SortLab: teaching the decisions inside 18 sorting algorithms
Most sorting visualizers make colorful bars move. That is satisfying, but it can leave the most useful question unanswered: why did the algorithm make that move?
I built SortLab as an exploratory learning environment for that missing layer. It covers 18 algorithms across six families, from Bubble Sort and Merge Sort to Smoothsort, Introsort, Bogo Sort, and Sleep Sort. The goal is not to memorize choreography. It is to build a mental model you can test.
Start with a decision, not a definition
Every lesson opens with the same three ways to engage:
- Guided explains a trace one decision at a time. The bars, plain-language narration, pseudocode highlight, live variables, and operation counters all describe the same moment.
- Practice pauses the trace and asks what the algorithm will do next. Feedback explains the local rule, not just whether the answer was right.
- Explore gives direct control over the data, playback, input pattern, and experiments.

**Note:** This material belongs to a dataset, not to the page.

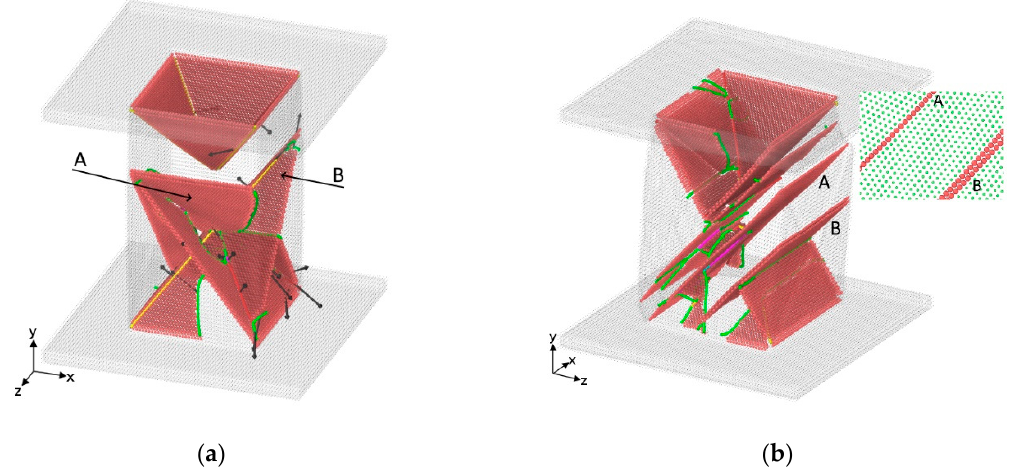
Figure 4. Shear in a < 001 > single crystal with h / d = 2 and {110} lateral faces at a sequentially increasing strain of ( a ) 13.8%; ( b ) 16.9%. A and B in ( b ) indicate a twin boundary and an intrinsic stacking fault, respectively.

That progression matters. A learner can first borrow the interface's explanation, then predict with support, and finally investigate independently.
One trace powers the whole lesson
The central design decision was to represent an algorithm run as a deterministic sequence of semantic events. A step is not merely “frame 42.” It records what was compared, written, swapped, selected, or finalized, plus the variables and source line that explain the action.
That shared trace drives:
- reversible step-by-step playback;
- synchronized narration and pseudocode;
- exact comparison, write, and swap counts;
- contextual practice questions;
- keyboard controls and screen-reader announcements; and
- the completed-run evidence used by the mastery model.
Because every surface reads from the same event, the explanation cannot quietly drift away from the animation. Moving backward is also real state restoration, not an approximation.
Turn “it depends” into an experiment
Big-O notation is essential, but it is easy to flatten into a flash card. SortLab pairs the formal complexity table with experiments that expose the conditions behind it.
Learners can generate random, nearly sorted, reversed, few-unique, or all-equal inputs, then enter their own integers. A hypothesis lab asks them to predict which input shape will help or hurt before running it. An empirical growth lab changes the input size and reports operation counts. The comparison workspace runs up to three algorithms against the same data so the result is a controlled comparison.
I intentionally count algorithmic operations instead of wall-clock milliseconds. Browser timing is noisy and implementation-dependent; comparisons, writes, and swaps are the quantities the lesson is actually trying to explain.
Tagged duplicate values make stability visible too. Equal values retain their identities, so “stable” becomes something a learner can observe rather than a word beneath a complexity table.
Make progress mean understanding
A green checkmark should represent more than reaching the end of an animation. A SortLab lesson is mastered after the learner:
- completes a full trace;
- finishes the contextual practice set; and
- answers at least two of three review questions correctly.
Progress stays in the browser, alongside theme and lesson preferences. There is no account wall between curiosity and the first experiment.
Keep the unusual algorithms
Bogo Sort and Sleep Sort are not included because they are sensible production choices. They are useful boundary cases. They make assumptions, randomness, scheduling, and the difference between “eventually produces ordered output” and “good sorting algorithm” much easier to discuss.
The same principle shaped the comparison language. SortLab distinguishes comparison sorts from non-comparison sorts and avoids pretending that one ranking works for every data distribution, memory constraint, or key type.
Verify the teaching model
Educational software can be polished and still teach the wrong thing. The test suite generates 355 representative traces, then checks that every result is sorted, preserves the input multiset, keeps metrics monotonic, and maintains equal-value order for stable algorithms. It also exercises boundary inputs, route integrity, practice data, custom-input safeguards, and key accessibility hooks.
The application is deliberately framework-free: semantic HTML, CSS, and JavaScript, with no runtime dependency between a learner and a lesson. That kept the deployment simple and forced the trace model—not a component library—to carry the product.
What I learned
The biggest shift was treating visualization as evidence, not decoration. Once a learner can ask “what happens next?”, change the input, reverse a decision, compare the same data, and explain the result, the animation becomes a laboratory.
That is the version of algorithm education I wanted to build: rigorous enough to be honest, approachable enough to invite tinkering, and structured enough to turn curiosity into a durable mental model.